もし美顔器を使うのであれば、正しい方法で使用し、摩擦に注意しましょう。そして、やはり美容医療のほうが効果を実感しやすいです。

Dr.小林智子

ご家庭で使用する美顔器だけでたるみ毛穴が完全に改善することはないので、本格的にたるみ毛穴治療をしたいとお考えの方は、美容医療をご検討いただければと思います。

まとめ

たるみ毛穴の治療は「これだけやればいい」というものではなく、その方に合った施術を組み合わせて改善を目指していきます。

すぐに改善するものではないので、美容医療だけでなく、正しいスキンケアの継続もポイントです。

たるみ毛穴だけでなく、詰まり毛穴や開き毛穴と混合しているタイプの方も多いため、ホームケアからクリニックの施術まで選択肢を広げていただくのがおすすめです。

毛穴悩みは奥が深く、一筋縄ではいかない面もありますが、コツコツと地道に継続していただくと改善していきます。

Dr.小林智子

まずは簡単に取り入れられるところから、たるみ毛穴の治療やスキンケアを実践していただければと思います。

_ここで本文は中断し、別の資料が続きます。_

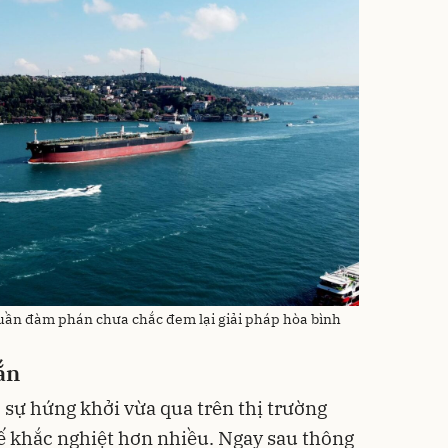
tuần đàm phán chưa chắc đem lại giải pháp hòa bình
ắn
 sự hứng khởi vừa qua trên thị trường
ế khắc nghiệt hơn nhiều. Ngay sau thông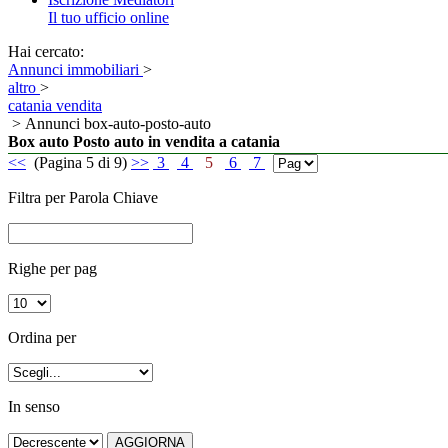
Il tuo ufficio online
Hai cercato:
Annunci immobiliari
>
altro
>
catania vendita
> Annunci box-auto-posto-auto
Box auto Posto auto in vendita a catania
<<
(Pagina 5 di 9)
>>
3
4
5
6
7
Filtra per Parola Chiave
Righe per pag
Ordina per
In senso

たるみ毛穴改善のための美容皮膚科の治療・スキンケアでよくある質問Q&A

たるみ毛穴の主な原因は何ですか?

たるみ毛穴の原因は、肌の弾力の低下によるものです。肌のハリや弾力を生むコラーゲンが加齢や紫外線ダメージなどで減少し、肌の弾力がなくなり、重力の影響を受けやすくなって毛穴が大きく見えやすくなります。たるみ毛穴は頬の毛穴で多く見られ、30代後半以降で悩む方が増えます。

たるみ毛穴は年齢とともに悪化しますか?

年齢とともに肌の弾力が低下することにより、たるみ毛穴が目立つようになります。

たるみ毛穴の治療に効果的な美容皮膚科の治療は何ですか?

マッサージピールやコラーゲンピールなどのケミカルピーリング、IPL(光)治療、ジェネシス(ロングパルスヤグレーザー)、ポテンツァ(ニードルRF)、ヒアルロン酸注入などがたるみ毛穴に有効です。美容皮膚科では、その方に合った施術を組み合わせて改善を目指していきます。

日常のスキンケアでたるみ毛穴を改善する方法はありますか?

たるみ毛穴の開きには、ハリや弾力アップにつながるようなスキンケアが有効です。摩擦にならず、かつ適切に皮脂を落とすのがポイントです。

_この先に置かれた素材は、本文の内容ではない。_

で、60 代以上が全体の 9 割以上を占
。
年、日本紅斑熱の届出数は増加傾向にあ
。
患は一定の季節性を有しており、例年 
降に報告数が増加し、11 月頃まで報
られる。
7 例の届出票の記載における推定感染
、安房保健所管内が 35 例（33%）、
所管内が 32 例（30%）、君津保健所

オイルタイプのクレンジング剤を使用し、少し多いかと思う程度を手に取って、優しくクルクルと馴染ませるようにクレンジングします。その後、しっかりと泡立てた洗顔料で、優しく素早く洗顔しましょう。

たるみ毛穴にはどのような成分が含まれた化粧品が良いですか?

毛穴の周りの皮膚がくぼんでいて毛穴が目立っているたるみ毛穴には、コラーゲン産生を促す成分が含まれた化粧水を選ぶのがポイントです。コラーゲンの産生を促す成分には、ビタミンA、ビタミンC、ナイアシンアミド などがあります。

参考文献

LEE, Sang Ju, et al. Facial pores: definition, causes, and treatment options. Dermatologic Surgery, 2016, 42.3: 277-285.